The success of PCR is highly dependent on primer design, as primers are the main determinants of its specificity and sensitivity [34]. Primers to amplify the red deer TH and DBH genes were carefully designed to assure total specificity and efficiency in the amplification reactions, using the OLIGO 7 Primer Analysis Software (Molecular Biology Insights, Inc., http://www.oligo.net) as previously described [34]. After optimizing PCR conditions (annealing temperature and concentration) for each primer pair, primer’s specificity was experimentally evaluated by visualizing the PCR products in agarose gels, which were excised and sequenced and by carrying out melting curves at the end of the PCR reaction. In all cases, primer pairs targeting TH and DBH produced one specific amplicon of the expected size and sequence, exhibiting, in the melting curve, a single peak.
Dopamine measurement
Dopamine is an important compound in the DOPEG biosynthetic route (see Fig. 1 and below, Fig. 4) and it may be depleted by the action of DBH to produce norepinephrine. To measure plasma dopamine levels, blood samples were collected from the infraorbital sinus in 10 ml anticoagulant EDTA-containing tubes. Samples were kept on ice in the field and then centrifuged for 20 minutes at approximately 1,000xg; they were subsequently stored at -20°C for later use. We decided to work with 6 samples (3 HC and 3 LC) as a test to confirm our previous gene expression results.
For quantitative measure of dopamine in serum, we used the Enzyme-Linked Immunosorbent Assay Kit (ELISA Cloud-Clone Corp.) following the manufacturer’s protocol. This pan-species assay has excellent specificity and elevated sensitivity for the detection of dopamine. It is a competitive inhibition enzyme immunoassay technique that allowed us to measure the concentration of dopamine in the samples.
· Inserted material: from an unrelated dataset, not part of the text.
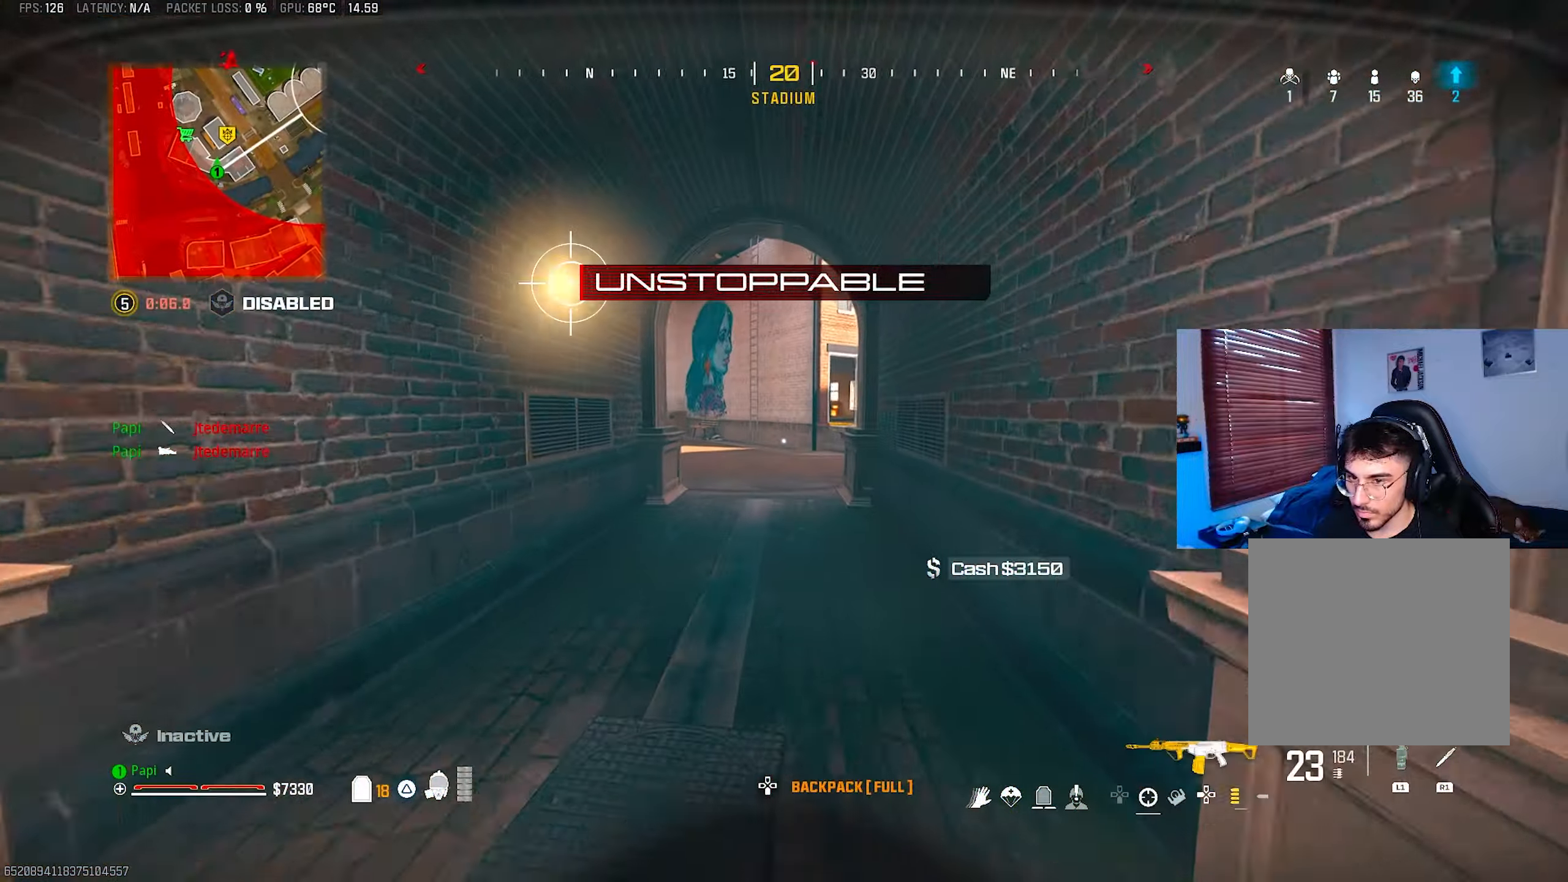
{"buttons": ["R3"], "left_stick": "up", "right_stick": "center", "events": [[183, "CIRCLE", "down"], [283, "CIRCLE", "up"], [483, "R3", "down"]]}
Every sample was duplicated, as recommended, at optimal sample dilution and at 1/6 dilution, obtaining repetitive results.
Statistical analyses
We used a linear mixed-effects regression model (LMM) to predict the effect of the intrasexual mating competition level in the population (LC and HC) and sexual trait development (dark ventral patch (small vs. large) on the expression of the DBH gene controlling for population identity nested within season, and season, as random sources of variation. For TH, we performed a linear model for the most common isoform, but without random effects due to the small sample size that produced model singularity.
For confirmatory checking of the role of TH transcripts and DA plasma concentrations in the metabolic route, unpaired Student’s t-tests were employed for comparisons, with significance level at two-tailed p < 0.05.
We checked for normality (using Shapiro - Wilks test), the lack of heteroscedasticity of the model' residuals, the presence of outliers and singularity of the model. To avoid multicollinearity between variables, we calculated the variance inflation factors (VIFs) [38] of each model using the package “usdm” [39]. We did not find any evidence of collinearity for any of the models (VIF < 3). We calculated the coefficients of the final model using the REML-restricted maximum likelihood method [40]. The variance explained by the models was represented as marginal R² (variance explained by fixed effects) and conditional R² (variance explained by random and fixed effects) following a method developed for linear mixed-effects models [41].
This statistical analysis and graphics were conducted in R v.3.6.1 [42] using the package lme4 [43] and ggeffects [44] packages.